◆ SOURCE PASSAGE:
● ● ● ● ● ● ●

It's time for the likes of SPINdrift to stop going on about irrelevant
issues like ancient, peripheral web pages, individual forum posts from
years ago, and the other copy and paste diversions of which he is so
fond. It's time for those who are against Safe Speed to counter (or
attempt to counter) the important stuff. We'll start off with this
statement that Paul Smith made on http://www.driversvoice.co.uk last
year. Instead of cherry-picking one or two lines, I would like Safe
Speed's detractors to comment on every claim against cameras that Paul
has made, and if they think that what he has said is correct, I want
them to admit it, rather than just grudgingly saying nothing and
moving on, which has been the the usual tactic on the many occasions
when Paul has talked complete sense.

Generally in the camera debate, if someone talks sense, it should be
acknowledged, no matter who has said it. Road safety is far too
important for this juvenile "I'm only going to admit that something's
true if the right person has said it" nonsense. We're all supposed to
be on the same side (at least those of us who actually have an agenda
to save lives, rather than a hidden wish to bully motorists off the
roads).

I've added some comments of my own in square brackets in an attempt to
pre-empt some of the more boring and predictable responses, so that
hopefully we can have a somewhat interesting discussion.

-----------------------------------------------------

I Am Angry (Written By Paul Smith)

Paul Smith is the founder of safespeed.org.uk, and an anti speed
camera campaigner. He has spent over 6,000 hours researching the
overall effects of speed camera policy on UK road safety.

I'm not an angry man by nature. I'm a back room engineer. All my life
I've been plodding away a million miles from the public gaze making
systems work by designing them properly.

But how things have changed in the last few years. Now I'm a front
line road safety campaigner, and no one is more surprised than me. And
I am angry. I'm angry that the authorities are continuously misusing
evidence and statistics to convince us that their prejudices are
correct. I'm angry that our roads aren't getting safer. I'm angry that
millions of safe drivers are being criminalised for nothing.

["It's not for nothing, it's for exceeding the speed limit." Yawn.

● ● ● ● ● ● ●

[Stored data entries]
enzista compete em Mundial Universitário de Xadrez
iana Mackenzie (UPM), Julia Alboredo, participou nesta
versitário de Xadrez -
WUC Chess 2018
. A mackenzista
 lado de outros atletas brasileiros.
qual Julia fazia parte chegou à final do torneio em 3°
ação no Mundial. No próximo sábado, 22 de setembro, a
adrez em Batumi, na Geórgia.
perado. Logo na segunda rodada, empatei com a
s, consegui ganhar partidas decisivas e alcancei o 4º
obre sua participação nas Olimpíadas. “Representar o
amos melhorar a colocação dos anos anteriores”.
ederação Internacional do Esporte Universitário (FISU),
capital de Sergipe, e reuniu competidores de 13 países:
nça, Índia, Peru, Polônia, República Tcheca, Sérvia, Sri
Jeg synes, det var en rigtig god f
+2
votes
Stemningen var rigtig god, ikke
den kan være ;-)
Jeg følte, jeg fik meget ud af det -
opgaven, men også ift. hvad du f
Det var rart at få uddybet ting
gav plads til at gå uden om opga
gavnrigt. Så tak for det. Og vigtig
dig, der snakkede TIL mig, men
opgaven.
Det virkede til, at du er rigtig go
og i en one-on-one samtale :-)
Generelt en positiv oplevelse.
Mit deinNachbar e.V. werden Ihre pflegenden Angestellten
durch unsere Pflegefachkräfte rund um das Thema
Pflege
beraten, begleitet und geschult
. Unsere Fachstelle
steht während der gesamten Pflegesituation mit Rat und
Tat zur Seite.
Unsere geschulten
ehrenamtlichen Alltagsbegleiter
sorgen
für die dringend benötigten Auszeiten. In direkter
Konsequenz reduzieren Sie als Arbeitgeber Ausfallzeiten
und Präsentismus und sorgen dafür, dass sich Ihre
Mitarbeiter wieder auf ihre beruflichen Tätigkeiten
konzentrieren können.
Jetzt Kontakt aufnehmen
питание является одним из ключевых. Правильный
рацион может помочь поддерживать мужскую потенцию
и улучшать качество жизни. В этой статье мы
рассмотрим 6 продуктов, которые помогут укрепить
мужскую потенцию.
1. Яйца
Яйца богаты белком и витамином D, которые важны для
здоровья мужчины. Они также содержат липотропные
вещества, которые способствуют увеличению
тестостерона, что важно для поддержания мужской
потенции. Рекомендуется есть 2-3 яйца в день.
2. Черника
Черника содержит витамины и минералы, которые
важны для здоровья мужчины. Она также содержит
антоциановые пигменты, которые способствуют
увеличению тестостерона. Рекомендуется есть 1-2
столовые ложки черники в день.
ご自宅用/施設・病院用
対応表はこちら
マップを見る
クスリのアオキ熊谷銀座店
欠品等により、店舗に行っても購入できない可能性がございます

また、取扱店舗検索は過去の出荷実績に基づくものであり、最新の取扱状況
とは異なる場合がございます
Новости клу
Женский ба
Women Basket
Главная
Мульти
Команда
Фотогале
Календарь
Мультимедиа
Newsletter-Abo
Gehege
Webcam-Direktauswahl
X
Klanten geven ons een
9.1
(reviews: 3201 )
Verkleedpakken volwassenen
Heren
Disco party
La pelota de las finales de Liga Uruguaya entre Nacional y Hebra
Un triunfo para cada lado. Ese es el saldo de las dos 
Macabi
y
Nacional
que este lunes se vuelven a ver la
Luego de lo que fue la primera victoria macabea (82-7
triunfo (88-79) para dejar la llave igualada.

● ● ● ● ● ● ●

◆ ACTIVITY LIST:
a – Answer these questions from the speed camera post:
(i) What website did Paul Smith found?
(ii) How many hours has he spent researching the effects of speed camera policy on UK road safety?
(iii) On which website did Paul Smith make the statement the poster wants discussed?
b – Does each statement agree with the speed camera post? Answer yes or no, and quote the words that decide it.
(i) Paul Smith calls himself an angry man by nature.
(ii) The poster added personal comments in square brackets.
(iii) Paul Smith says UK roads are getting safer.
c – Can you sum up the speed camera post in two sentences?
This material isn't needed for any of the work.

◆ ANSWERS BY ITEM:
a –
(i) safespeed.org.uk
(ii) Over 6,000 hours
(iii) http://www.driversvoice.co.uk

b –
(i) No: "I'm not an angry man by nature."
(ii) Yes: "I've added some comments of my own in square brackets"
(iii) No: "I'm angry that our roads aren't getting safer."

c – The poster urges Safe Speed's detractors to stop focusing on old web pages and forum posts and instead respond to every claim Paul Smith has made against cameras, admitting it when he is right. The quoted piece presents Smith, founder of safespeed.org.uk, as a former back room engineer who is angry that authorities misuse evidence and statistics, that roads aren't getting safer, and that millions of safe drivers are being criminalised.